Saat ini DPR dan pemerintah sepakat membentuk tim perumus (timus) membahas RUU PKS. Timus RUU PKS bakal efektif bekerja di periode mendatang.
"Saya mendengar dari Ketua Panja P-PKS bahwa sampai saat ini untuk judul RUU saja belum ada kesepakatan. Sehingga tidak bisa diteruskan karena waktu yang pendek," ujar Bamsoet.
Sebelumnya, panitia kerja (Panja) DPR RUU PKS bersama pemerintah sepakat membentuk Timus yang akan bertugas membahas seluruh Daftar Inventarisasi Masalah (DIM) dan seluruh pasal dalam draf RUU tersebut.
"Kami selama ini belum sampai kesepahaman substansi, baru pada untuk percepatan tata cara membuat maka dibentuk Timus," kata Ketua Panja RUU PKS, Marwan Dasopang, di Kompleks Parlemen Senayan, Jakarta, pada Rabu, 25 September 2019, seperti dikutip dari Antara.
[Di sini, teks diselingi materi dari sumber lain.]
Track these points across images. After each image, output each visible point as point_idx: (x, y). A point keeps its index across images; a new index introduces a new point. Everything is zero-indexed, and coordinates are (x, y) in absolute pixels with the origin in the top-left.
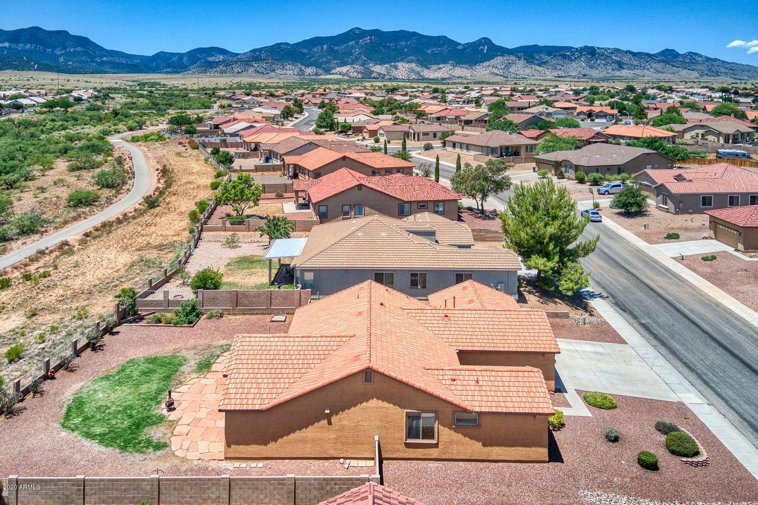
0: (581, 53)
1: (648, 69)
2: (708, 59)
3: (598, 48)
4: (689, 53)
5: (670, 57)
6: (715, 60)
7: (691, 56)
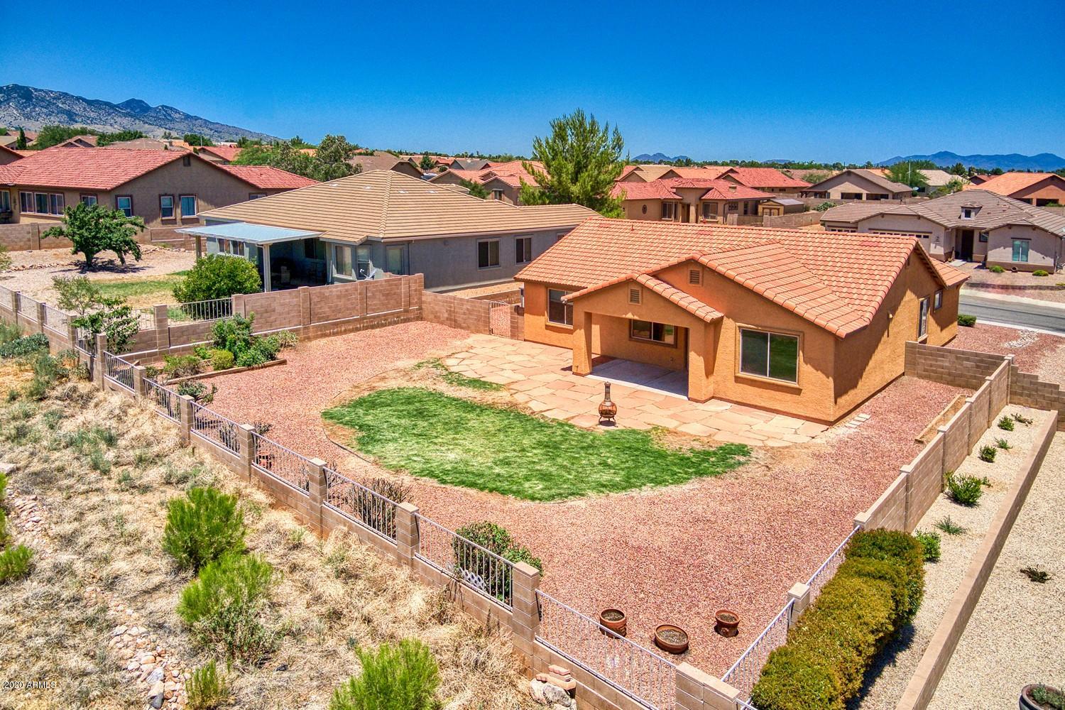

Menurut dia, Timus akan baru efektif bekerja pada keanggotan DPR periode 2019-2024 karena harus membahas lebih rinci tentang substansi pasal per-pasal pada RUU PKS serta harus tercapai kesepakatan antara DPR dengan pemerintah.
"Timus akan merumuskan perbandingan antara ketentuan pidana dalam RUU PKS dengan Rancangan Kitab Undang-Undang Hukum Pidana (RKUHP)," ujarnya.